Start of Block
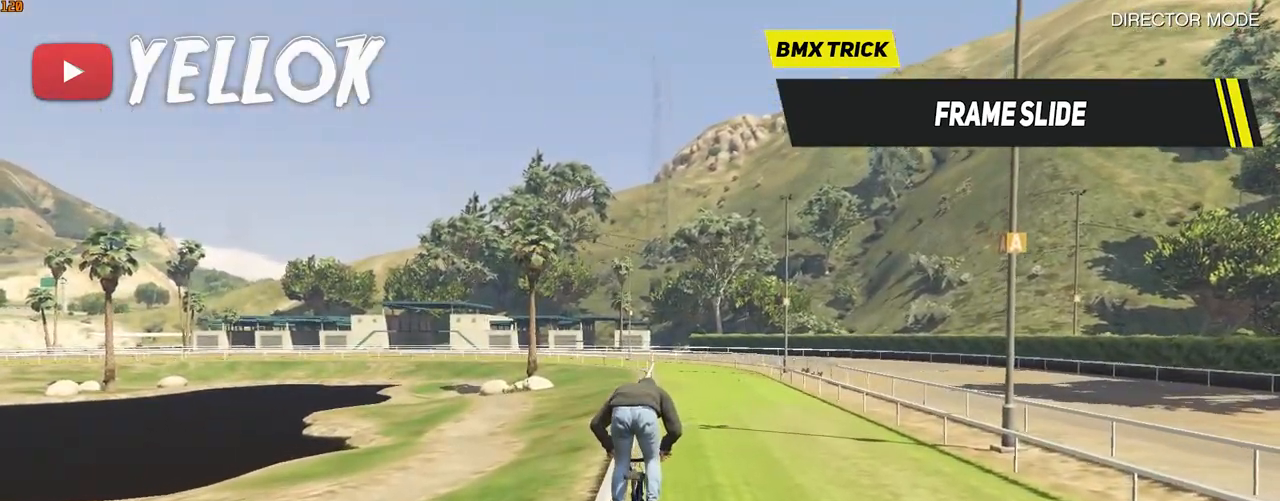
{"keys": ["space"], "events": [[50, "shift_l", "up"]]}
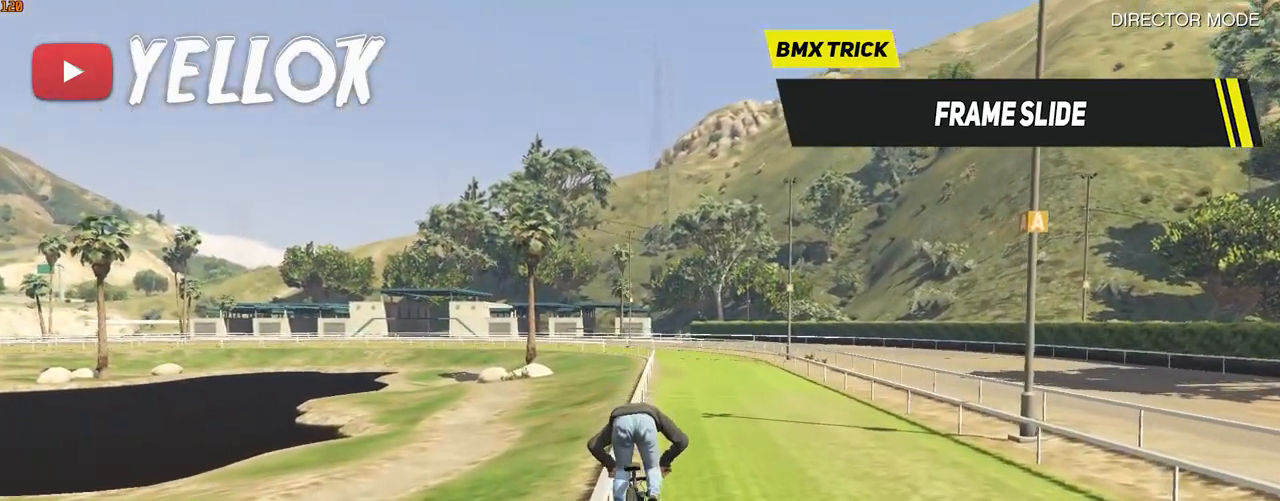
{"keys": ["space"], "events": []}
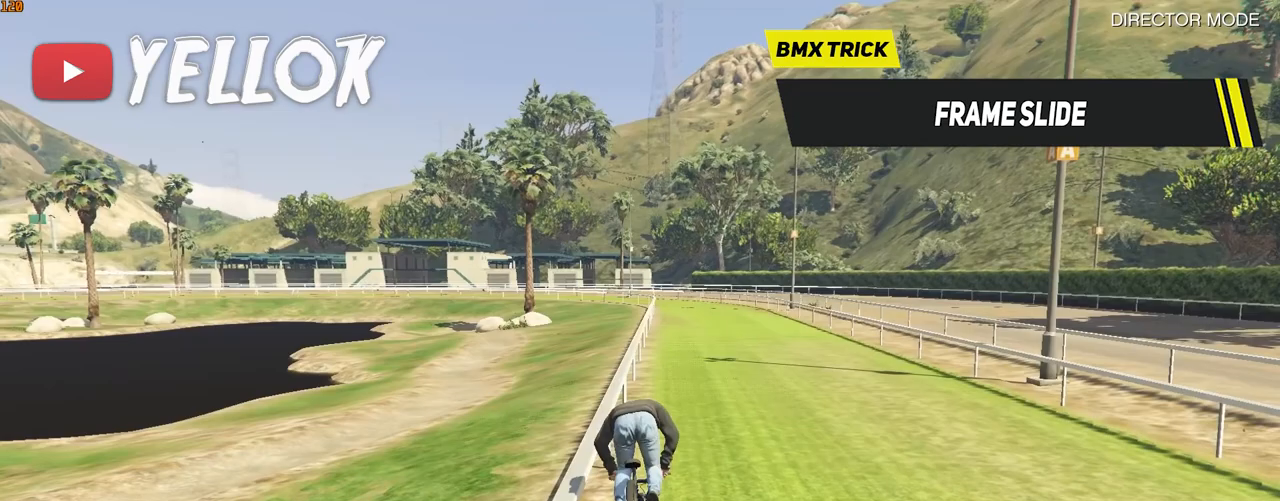
{"keys": ["space"], "events": []}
End of Block
WORK TASK
In your copy of the data above, leave out the pictures and repeat everything else exactly.

WRITTEN SOLUTION
{"keys": ["space"], "events": [[50, "shift_l", "up"]]}
{"keys": ["space"], "events": []}
{"keys": ["space"], "events": []}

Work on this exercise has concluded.